Consegna
Prosegua l'articolo sulla vicenda giudiziaria della piccola Indi partendo dall'ultima frase riportata.

Brano proposto
════════════════════
È una corsa contro il tempo, l’ultimo tentativo per trasferire la bimba inglese di 8 mesi affetta da una rara e grave malattia mitocrondriale al Bambino Gesù di Roma, che ha espresso la possibilità di eseguire una procedura di stent. Il governo Meloni, con un consiglio dei ministri lampo, le aveva concesso la cittadinanza italiana per agevolare il trasferimento. E si è offerto di finanziare il trattamento «senza alcun costo per il servizio sanitario nazionale o i contribuenti del Regno Unito». Ma il giudice inglese, che ha accolto il parere dei medici che hanno in cura la bimba, non ha cambiato idea. E ha respinto ancora una volta il ricorso dei genitori: il sostegno vitale va rimosso “nel migliore interesse del minore”, e va rimosso in ospedale, presso il Queen’s Medical Center di Nottingham, dove la bimba è ricoverata, o in un hospice. Perché sarebbe «quasi impossibile» gestire il fine vita a casa senza rischi di complicazioni.

La speranza di papà Dean e mamma Claire - che hanno avviato una tenace battaglia legale - è di poterla portare prima a casa, nella loro abitazione di Ilkestone, nel Derbyshire, e poi a Roma. «Non possono toccarla fino a dopo l’udienza», spiega Dean Gregory. «L’NHS ( il sistema sanitario pubblico inglese, ndr) sta cercando di impedirci di andare in Italia, e ci ha anche impedito di portare Indi a casa per le cure palliative di fine vita. Siamo molto agitati per l’estubazione, e molto preoccupati per la vita di Indi», aggiunge il papà. Che lancia il suo ultimo e disperato appello: «Sappiamo che Indi è una combattente: lei vuole vivere, e non merita di morire».

Alle sue parole si aggiungono quelle di Pillon, che segue la vicenda dall’Italia. «La speranza divampa», dice l’ex senatore, citando gli articoli 9 e 32 della Convenzione dell’Aja in base ai quali è stata attivata la procedura.

L’ultima mossa era arrivata dal console italiano a Manchester, Matteo Corradini, che in qualità di giudice tutelare della bambina aveva presentato ieri mattina una richiesta urgente all’Alta Corte del Regno Unito per ottenere la giurisdizione sul caso nel tentativo estremo di impedire la sospensione dei trattamenti che tengono in vita la piccola. «Uno sviluppo del genere non si era mai verificato prima in un caso di fine vita che coinvolge un bambino nel Regno Unito», spiega l’organizzazione “Christian Concern”, che sta supportando i genitori nella loro battaglia.
════════════════════
Voci riportate
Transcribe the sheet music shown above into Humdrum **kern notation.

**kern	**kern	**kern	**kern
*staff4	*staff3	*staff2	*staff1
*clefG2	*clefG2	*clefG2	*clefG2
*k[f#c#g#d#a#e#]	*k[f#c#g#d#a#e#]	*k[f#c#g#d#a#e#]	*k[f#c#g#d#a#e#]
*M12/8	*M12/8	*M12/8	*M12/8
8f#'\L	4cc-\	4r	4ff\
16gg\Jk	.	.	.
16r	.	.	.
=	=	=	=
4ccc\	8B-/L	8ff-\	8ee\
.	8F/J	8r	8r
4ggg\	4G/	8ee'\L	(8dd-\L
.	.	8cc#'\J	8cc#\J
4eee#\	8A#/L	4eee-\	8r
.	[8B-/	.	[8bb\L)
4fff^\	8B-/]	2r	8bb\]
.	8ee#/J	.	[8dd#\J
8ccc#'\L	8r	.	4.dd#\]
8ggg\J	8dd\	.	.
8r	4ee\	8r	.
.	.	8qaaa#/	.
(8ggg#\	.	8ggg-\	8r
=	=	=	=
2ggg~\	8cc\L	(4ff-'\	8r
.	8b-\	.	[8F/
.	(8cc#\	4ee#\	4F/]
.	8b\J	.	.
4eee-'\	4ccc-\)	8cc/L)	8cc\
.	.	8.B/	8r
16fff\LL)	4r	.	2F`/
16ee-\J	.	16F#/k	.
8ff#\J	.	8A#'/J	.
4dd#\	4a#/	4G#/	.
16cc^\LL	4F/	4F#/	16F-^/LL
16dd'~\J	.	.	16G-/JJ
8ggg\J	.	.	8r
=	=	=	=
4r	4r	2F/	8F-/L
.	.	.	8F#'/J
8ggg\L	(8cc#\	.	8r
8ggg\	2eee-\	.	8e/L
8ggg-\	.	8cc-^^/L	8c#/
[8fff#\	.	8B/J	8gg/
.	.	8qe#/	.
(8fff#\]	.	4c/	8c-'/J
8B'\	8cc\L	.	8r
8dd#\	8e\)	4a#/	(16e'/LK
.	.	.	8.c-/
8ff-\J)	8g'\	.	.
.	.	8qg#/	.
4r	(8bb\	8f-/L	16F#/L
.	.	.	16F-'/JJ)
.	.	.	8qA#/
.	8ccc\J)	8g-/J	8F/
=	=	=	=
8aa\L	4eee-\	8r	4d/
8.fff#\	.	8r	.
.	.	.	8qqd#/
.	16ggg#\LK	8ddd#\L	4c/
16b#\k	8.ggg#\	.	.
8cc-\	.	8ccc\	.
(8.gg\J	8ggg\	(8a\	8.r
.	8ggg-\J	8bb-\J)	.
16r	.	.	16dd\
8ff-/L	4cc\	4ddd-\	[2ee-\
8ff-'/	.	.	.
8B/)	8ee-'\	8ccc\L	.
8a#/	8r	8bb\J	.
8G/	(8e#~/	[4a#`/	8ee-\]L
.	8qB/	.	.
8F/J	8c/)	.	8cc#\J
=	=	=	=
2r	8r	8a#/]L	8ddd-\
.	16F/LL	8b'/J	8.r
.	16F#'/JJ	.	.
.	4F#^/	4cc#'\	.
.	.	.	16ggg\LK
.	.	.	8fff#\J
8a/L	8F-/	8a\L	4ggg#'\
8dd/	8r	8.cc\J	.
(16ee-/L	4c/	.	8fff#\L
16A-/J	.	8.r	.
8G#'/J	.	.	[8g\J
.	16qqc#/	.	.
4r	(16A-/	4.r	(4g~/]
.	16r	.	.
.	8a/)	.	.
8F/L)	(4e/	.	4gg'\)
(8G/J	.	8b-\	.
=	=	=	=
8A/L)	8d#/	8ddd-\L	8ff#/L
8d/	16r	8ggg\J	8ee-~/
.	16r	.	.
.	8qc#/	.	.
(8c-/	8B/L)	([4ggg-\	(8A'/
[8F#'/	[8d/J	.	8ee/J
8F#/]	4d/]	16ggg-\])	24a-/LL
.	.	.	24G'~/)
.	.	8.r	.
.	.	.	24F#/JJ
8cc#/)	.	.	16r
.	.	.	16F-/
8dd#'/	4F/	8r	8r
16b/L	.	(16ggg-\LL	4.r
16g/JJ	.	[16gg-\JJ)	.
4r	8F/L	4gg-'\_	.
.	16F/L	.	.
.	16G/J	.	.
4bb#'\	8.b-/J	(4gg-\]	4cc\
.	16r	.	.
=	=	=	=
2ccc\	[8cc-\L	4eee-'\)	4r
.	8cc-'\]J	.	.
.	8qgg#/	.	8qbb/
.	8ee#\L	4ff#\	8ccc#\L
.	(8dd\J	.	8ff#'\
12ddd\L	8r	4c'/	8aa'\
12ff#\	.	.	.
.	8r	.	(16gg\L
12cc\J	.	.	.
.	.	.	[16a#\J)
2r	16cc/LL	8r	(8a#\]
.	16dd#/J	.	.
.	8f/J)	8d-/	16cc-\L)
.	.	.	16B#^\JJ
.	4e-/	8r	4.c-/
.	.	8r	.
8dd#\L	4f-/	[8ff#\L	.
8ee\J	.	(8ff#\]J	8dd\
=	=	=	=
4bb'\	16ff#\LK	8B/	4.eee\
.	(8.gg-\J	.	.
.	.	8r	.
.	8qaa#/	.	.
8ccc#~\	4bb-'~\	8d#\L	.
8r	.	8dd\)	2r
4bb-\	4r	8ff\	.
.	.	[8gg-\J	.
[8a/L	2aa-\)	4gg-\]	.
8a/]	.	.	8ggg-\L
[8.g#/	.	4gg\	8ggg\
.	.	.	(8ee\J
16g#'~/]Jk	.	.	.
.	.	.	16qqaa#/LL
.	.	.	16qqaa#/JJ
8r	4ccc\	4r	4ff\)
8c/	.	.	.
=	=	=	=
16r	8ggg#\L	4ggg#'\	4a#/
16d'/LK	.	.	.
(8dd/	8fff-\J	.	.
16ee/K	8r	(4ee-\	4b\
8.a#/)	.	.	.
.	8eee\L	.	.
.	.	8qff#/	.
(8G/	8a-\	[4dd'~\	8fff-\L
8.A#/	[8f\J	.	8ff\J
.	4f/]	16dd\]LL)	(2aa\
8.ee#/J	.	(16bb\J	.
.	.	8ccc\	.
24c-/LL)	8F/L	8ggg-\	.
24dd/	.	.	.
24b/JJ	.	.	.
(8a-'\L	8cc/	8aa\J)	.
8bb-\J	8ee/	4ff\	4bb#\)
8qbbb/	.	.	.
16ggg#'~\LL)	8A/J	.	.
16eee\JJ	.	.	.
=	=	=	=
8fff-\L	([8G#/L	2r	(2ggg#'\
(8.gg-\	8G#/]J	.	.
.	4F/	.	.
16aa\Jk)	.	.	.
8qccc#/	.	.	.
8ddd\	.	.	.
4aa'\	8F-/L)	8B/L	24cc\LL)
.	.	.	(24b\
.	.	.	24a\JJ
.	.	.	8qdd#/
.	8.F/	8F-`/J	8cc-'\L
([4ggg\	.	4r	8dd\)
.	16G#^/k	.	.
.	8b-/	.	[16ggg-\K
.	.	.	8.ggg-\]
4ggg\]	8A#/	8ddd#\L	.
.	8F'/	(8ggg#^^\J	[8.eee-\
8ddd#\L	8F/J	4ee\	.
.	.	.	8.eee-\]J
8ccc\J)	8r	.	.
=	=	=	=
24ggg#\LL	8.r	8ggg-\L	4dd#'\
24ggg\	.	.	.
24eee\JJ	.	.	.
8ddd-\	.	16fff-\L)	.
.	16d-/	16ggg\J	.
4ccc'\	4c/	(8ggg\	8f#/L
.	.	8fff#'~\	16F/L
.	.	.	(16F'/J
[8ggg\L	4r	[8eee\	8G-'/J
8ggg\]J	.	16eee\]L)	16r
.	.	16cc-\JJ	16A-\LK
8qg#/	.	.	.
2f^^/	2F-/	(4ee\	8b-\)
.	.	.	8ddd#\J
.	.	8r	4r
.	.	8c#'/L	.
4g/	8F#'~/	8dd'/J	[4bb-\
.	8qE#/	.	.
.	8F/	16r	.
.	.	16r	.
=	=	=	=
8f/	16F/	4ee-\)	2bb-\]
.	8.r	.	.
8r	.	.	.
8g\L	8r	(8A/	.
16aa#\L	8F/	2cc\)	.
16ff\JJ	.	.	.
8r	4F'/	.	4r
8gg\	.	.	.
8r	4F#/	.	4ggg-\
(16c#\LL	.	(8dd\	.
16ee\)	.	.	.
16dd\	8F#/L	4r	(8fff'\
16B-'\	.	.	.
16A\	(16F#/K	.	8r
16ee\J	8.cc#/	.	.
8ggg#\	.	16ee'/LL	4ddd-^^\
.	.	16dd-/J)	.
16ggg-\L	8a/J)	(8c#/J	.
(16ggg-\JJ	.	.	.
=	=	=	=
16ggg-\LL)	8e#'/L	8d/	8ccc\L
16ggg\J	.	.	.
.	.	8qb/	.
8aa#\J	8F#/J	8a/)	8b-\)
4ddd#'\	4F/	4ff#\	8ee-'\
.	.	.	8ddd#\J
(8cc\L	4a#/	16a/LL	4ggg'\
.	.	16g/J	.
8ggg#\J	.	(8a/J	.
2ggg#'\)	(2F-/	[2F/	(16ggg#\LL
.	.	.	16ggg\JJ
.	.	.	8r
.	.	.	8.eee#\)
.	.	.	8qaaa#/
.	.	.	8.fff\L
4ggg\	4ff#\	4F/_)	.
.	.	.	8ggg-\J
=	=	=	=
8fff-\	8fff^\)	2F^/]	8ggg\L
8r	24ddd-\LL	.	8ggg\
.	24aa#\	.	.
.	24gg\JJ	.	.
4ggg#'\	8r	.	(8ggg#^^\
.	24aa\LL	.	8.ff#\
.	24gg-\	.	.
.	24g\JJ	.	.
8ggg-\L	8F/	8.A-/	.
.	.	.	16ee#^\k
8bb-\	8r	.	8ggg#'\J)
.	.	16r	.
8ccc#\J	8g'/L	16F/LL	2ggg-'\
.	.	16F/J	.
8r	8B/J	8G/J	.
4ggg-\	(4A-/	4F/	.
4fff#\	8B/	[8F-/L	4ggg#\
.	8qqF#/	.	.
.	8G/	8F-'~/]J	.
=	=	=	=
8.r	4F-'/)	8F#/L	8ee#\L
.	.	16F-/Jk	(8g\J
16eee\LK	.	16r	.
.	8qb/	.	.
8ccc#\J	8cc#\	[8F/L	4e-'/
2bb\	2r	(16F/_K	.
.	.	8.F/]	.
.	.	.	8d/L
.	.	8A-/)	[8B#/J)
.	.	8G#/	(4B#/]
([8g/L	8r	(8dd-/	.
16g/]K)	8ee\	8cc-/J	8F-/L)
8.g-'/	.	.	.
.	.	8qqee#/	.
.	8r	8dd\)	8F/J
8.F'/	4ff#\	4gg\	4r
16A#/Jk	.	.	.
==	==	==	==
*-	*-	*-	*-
════════════════════
Risposta alla consegna
«Questi ordini hanno efficacia immediata - aggiunge - a causa del pericolo imminente per la vita di Indi, con i medici pronti a rimuoverle il supporto vitale». Mercoledì scorso il console aveva emesso un provvedimento d’urgenza che riconosce l’autorità dei tribunali italiani in questo caso. Ma «ad oggi - spiega l’ente - non c’è stata alcuna risposta o commento da parte del governo britannico sul caso». Gli avvocati della famiglia hanno quindi presentato un nuovo ricorso contro l’ultima pronuncia del giudice Peel. Ma i medici che curano Indi al Queen’s Medical Center di Nottingham ribadiscono di non poter fare altro per lei: come riporta la Bbc, hanno riferito al giudice che Indi era «chiaramente angosciata, agitata e dolorante» e che, pur potendo l’estubazione avvenire ovunque in teoria, le sue cure successive dovrebbero essere «gestite da professionisti qualificati con risorse a disposizione per affrontare le complicazioni e ridurre al minimo il disagio». «Tutti pensano: “perché non la lasciano andare?”. Non hanno nulla da perdere», riflette invece Dean Gregory, che si è detto sicuro del fatto che se Indi avesse avuto il permesso di viaggiare in Italia, avrebbe potuto essere salvata.

Keith Girling, direttore medico dell’ospedale, dichiara di essere consapevole del fatto che «è un momento incredibilmente difficile per Indi e la sua famiglia, e i nostri pensieri sono con loro oggi. A seguito della decisione dell’Alta Corte, la nostra priorità - assicura - rimarrà quella di fornire a Indi cure specialistiche adeguate alle sue condizioni e in linea con le indicazioni della corte, sostenendo la sua famiglia in ogni modo possibile».